:: Material provided ::

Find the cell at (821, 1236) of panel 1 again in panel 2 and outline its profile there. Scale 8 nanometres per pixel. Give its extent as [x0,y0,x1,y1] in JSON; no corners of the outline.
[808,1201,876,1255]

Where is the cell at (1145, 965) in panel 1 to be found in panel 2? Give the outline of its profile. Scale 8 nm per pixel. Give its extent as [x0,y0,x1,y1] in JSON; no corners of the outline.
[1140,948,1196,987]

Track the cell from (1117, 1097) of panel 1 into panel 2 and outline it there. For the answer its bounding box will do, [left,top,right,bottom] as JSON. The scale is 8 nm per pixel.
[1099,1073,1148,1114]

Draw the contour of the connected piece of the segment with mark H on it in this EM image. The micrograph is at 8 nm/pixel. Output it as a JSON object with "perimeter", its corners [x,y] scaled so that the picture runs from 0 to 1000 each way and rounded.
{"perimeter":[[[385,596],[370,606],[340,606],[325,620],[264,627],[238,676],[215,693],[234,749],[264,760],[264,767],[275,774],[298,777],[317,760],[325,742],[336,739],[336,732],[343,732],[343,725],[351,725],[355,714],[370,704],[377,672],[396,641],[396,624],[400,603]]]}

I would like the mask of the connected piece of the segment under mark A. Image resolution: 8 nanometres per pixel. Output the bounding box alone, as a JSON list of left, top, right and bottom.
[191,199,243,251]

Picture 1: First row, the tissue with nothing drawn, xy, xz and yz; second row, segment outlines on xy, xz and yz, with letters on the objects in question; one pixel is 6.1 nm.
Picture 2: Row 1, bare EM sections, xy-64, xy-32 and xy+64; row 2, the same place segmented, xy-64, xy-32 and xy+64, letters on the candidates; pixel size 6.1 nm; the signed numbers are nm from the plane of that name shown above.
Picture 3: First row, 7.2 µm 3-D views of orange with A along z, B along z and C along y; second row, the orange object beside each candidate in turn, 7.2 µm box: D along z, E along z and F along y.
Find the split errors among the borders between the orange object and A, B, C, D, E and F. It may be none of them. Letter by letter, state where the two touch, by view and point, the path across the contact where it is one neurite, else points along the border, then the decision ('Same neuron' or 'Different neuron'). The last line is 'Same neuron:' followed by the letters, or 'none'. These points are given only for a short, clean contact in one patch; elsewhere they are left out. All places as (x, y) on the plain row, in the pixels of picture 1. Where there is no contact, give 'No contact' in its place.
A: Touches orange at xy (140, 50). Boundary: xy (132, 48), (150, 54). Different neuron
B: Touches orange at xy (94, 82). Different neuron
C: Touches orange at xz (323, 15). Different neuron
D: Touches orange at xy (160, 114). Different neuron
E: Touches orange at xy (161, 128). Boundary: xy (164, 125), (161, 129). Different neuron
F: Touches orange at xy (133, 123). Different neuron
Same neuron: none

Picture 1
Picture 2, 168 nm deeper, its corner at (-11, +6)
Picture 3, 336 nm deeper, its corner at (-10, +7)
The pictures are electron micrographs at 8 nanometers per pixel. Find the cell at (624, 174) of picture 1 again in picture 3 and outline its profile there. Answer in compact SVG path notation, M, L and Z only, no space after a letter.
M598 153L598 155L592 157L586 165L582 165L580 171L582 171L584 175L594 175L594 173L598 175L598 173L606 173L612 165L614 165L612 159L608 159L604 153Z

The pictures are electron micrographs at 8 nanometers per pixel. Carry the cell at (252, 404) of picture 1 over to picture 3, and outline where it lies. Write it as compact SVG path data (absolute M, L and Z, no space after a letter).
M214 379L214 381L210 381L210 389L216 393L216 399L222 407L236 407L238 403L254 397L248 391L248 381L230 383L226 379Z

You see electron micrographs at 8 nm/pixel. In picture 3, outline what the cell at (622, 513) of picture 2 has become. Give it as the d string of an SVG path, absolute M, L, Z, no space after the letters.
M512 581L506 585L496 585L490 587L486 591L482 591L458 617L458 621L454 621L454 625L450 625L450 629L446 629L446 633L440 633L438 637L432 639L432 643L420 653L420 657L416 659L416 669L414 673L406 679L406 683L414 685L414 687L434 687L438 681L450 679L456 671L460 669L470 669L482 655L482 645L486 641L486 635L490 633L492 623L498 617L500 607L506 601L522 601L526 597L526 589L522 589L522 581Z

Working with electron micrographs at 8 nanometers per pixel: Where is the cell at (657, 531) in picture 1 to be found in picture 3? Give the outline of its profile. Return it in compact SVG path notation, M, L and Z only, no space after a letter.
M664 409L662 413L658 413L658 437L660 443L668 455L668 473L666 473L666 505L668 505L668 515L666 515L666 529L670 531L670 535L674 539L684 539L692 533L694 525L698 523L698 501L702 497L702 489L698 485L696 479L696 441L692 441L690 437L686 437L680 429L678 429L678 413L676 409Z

:::

**Exercise objective:** Return only the number of lines above that include "second".

**Output below:** 2